_WRITTEN REQUEST_:
Copy the lines of the listing below word for word, starting with the line that contains "family: Primulaceae" and going down through the line that contains "common name: Blå libel".

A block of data
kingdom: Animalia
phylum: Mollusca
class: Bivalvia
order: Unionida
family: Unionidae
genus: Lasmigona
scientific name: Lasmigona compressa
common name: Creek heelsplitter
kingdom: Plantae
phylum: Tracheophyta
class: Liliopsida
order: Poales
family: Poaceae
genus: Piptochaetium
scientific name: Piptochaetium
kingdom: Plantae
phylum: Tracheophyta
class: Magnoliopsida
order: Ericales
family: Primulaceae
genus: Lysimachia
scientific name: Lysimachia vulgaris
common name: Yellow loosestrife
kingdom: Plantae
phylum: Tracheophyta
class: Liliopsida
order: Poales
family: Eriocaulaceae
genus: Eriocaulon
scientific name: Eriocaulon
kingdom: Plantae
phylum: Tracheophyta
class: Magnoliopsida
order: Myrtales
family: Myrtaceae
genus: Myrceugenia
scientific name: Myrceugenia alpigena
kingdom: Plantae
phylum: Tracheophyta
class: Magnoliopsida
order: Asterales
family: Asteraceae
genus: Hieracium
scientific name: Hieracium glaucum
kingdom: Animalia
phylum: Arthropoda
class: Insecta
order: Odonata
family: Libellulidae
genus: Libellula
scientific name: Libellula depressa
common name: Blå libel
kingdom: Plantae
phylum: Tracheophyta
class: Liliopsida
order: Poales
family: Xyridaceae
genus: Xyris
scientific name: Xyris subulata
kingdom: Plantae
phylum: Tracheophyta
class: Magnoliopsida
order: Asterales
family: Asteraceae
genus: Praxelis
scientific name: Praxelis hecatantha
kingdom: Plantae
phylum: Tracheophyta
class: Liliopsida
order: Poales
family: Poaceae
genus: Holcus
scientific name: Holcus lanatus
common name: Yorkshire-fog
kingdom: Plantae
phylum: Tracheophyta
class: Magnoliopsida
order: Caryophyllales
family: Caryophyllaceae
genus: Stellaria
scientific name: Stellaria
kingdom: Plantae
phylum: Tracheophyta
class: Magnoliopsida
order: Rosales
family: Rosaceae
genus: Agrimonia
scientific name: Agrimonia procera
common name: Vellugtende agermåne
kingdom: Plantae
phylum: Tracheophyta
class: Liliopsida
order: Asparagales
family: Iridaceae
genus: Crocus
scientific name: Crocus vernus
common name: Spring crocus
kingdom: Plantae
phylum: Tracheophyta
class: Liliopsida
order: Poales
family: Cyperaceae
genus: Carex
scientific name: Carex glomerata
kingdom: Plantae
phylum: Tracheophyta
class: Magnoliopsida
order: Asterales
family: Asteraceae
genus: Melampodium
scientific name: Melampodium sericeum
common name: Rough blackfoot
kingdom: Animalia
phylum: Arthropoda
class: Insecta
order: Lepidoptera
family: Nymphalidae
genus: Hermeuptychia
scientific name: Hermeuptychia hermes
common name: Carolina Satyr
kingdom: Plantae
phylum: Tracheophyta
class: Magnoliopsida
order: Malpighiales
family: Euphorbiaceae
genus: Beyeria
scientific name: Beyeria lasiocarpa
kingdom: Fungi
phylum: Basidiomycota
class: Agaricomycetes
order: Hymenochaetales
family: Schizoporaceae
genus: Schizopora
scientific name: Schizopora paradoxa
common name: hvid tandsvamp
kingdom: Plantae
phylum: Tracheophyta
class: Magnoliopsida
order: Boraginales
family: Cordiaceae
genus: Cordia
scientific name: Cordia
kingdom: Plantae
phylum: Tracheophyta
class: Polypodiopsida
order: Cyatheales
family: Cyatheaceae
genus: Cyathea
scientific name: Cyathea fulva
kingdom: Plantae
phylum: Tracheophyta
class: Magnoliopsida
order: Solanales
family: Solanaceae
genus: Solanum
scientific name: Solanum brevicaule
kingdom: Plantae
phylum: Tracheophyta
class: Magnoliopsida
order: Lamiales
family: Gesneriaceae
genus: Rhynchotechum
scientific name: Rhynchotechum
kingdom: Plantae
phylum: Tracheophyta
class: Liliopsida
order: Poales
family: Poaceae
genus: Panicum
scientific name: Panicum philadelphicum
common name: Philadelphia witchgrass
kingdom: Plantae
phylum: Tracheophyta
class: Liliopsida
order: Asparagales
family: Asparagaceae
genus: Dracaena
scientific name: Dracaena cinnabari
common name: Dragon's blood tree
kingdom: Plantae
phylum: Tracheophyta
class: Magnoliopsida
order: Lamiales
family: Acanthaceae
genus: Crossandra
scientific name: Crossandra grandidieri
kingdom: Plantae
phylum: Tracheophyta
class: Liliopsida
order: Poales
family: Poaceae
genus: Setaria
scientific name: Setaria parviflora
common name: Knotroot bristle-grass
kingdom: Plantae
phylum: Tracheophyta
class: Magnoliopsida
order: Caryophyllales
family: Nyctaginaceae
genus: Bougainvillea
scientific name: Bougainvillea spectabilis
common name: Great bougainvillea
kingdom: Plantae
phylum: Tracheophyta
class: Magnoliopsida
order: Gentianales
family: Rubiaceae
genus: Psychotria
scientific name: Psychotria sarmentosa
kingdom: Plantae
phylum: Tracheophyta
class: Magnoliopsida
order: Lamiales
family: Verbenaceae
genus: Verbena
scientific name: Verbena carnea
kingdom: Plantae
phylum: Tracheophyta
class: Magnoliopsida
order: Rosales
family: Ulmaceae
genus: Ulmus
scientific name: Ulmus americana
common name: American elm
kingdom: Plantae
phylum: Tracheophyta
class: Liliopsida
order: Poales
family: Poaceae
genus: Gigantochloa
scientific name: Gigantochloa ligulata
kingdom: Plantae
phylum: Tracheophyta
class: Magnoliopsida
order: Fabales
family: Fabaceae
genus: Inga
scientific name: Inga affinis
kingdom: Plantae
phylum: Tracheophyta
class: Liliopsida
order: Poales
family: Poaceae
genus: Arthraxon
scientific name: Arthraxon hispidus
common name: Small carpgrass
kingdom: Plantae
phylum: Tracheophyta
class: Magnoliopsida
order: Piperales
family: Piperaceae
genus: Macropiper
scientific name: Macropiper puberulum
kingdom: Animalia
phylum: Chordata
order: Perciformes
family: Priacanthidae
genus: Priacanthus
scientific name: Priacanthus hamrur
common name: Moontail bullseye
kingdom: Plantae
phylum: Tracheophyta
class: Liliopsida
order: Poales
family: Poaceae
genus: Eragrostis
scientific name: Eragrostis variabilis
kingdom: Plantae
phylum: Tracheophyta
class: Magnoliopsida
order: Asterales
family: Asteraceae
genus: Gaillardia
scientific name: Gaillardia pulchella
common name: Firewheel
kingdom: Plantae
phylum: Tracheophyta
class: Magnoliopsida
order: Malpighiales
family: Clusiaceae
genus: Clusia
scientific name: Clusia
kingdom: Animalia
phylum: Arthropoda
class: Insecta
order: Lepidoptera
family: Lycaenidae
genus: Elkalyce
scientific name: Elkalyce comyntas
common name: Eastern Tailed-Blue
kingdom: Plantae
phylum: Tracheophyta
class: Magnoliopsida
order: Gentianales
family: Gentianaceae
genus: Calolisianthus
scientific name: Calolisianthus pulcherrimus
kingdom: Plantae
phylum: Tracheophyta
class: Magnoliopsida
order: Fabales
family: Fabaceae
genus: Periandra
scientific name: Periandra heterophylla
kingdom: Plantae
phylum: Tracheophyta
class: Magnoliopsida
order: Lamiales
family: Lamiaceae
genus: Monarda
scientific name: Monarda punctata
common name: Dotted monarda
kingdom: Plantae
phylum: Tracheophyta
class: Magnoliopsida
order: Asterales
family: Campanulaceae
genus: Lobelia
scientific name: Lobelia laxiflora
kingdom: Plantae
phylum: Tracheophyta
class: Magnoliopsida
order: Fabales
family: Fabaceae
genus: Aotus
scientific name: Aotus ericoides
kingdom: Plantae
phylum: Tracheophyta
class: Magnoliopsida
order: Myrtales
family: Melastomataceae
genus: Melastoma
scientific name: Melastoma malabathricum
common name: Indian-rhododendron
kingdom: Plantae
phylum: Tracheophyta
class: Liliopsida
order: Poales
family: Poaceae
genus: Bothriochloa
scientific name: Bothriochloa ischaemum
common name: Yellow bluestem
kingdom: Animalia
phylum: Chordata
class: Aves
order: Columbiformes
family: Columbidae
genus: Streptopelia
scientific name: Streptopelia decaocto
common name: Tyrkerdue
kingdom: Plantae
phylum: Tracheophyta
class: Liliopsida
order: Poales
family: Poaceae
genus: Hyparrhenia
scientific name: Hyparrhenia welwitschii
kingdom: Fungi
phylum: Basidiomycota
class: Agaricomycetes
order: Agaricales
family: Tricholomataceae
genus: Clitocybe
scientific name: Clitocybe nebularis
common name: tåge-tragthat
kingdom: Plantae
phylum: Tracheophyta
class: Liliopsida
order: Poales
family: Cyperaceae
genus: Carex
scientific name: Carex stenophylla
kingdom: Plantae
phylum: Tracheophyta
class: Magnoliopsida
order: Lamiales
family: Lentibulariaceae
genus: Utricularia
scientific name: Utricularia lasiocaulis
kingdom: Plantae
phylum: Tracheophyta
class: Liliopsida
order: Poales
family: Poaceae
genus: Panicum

_RESPONSE TO THIS TASK_:
family: Primulaceae
genus: Lysimachia
scientific name: Lysimachia vulgaris
common name: Yellow loosestrife
kingdom: Plantae
phylum: Tracheophyta
class: Liliopsida
order: Poales
family: Eriocaulaceae
genus: Eriocaulon
scientific name: Eriocaulon
kingdom: Plantae
phylum: Tracheophyta
class: Magnoliopsida
order: Myrtales
family: Myrtaceae
genus: Myrceugenia
scientific name: Myrceugenia alpigena
kingdom: Plantae
phylum: Tracheophyta
class: Magnoliopsida
order: Asterales
family: Asteraceae
genus: Hieracium
scientific name: Hieracium glaucum
kingdom: Animalia
phylum: Arthropoda
class: Insecta
order: Odonata
family: Libellulidae
genus: Libellula
scientific name: Libellula depressa
common name: Blå libel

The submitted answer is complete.